Methomyl, a carbamate insecticide, was introduced in India in 1988-89 for the control of boll worm pest on cotton. Soon after the introduction, there were some alleged cases of death due to insecticide exposure amongst spray operators in Andhra Pradesh. NIOH carried out a systematic study on the toxicity of methomyl on spray operators. It was observed that in spray operators with normal pre-exposure ECG, significant T-wave changes, including inversion, in most of the chest and limb leads, occurred following 5 days exposure to methomyl. The ECG changes observed in spray operators could be reproduced in rabbits in dose dependent manner.

This was the first report of the cardiac toxicity of methomyl in human beings and experimental animals. On the basis of the study results, the registration of Methomyl was cancelled by the Pesticide Registration Committee and large number of farmers were saved from the danger of exposure to this highly toxic compound.

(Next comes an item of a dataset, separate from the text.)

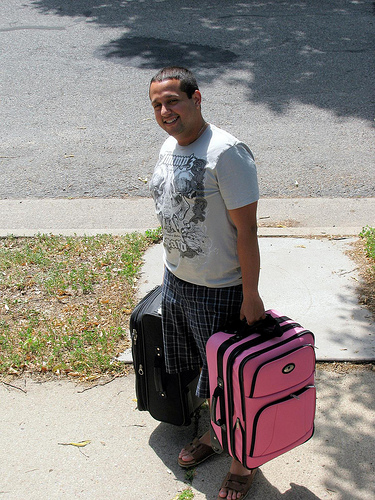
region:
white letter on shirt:
[159, 151, 172, 166]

Cardiac Toxicity in Pesticide Formulators Exposed to Organo-phosphate Insecticides

A number of studies indicate ECG and necropsy changes in cardiovascular system in persons accidentally or intentionally (suicidal) exposed to organophosphate group of insecticides. However, there are no reports on CVS changes in people chronically exposed to the insecticides. Studies carried out on pesticide formulators chronically exposed to organophosphate pesticides showed abnormalities of heart rate and ECG abnormalities like tall R wave, prolonged period of conduction (AV block or wide QRS complex) and ventricular premature beats. This is the first report of ECG abnormalities in occupationally exposed subjects.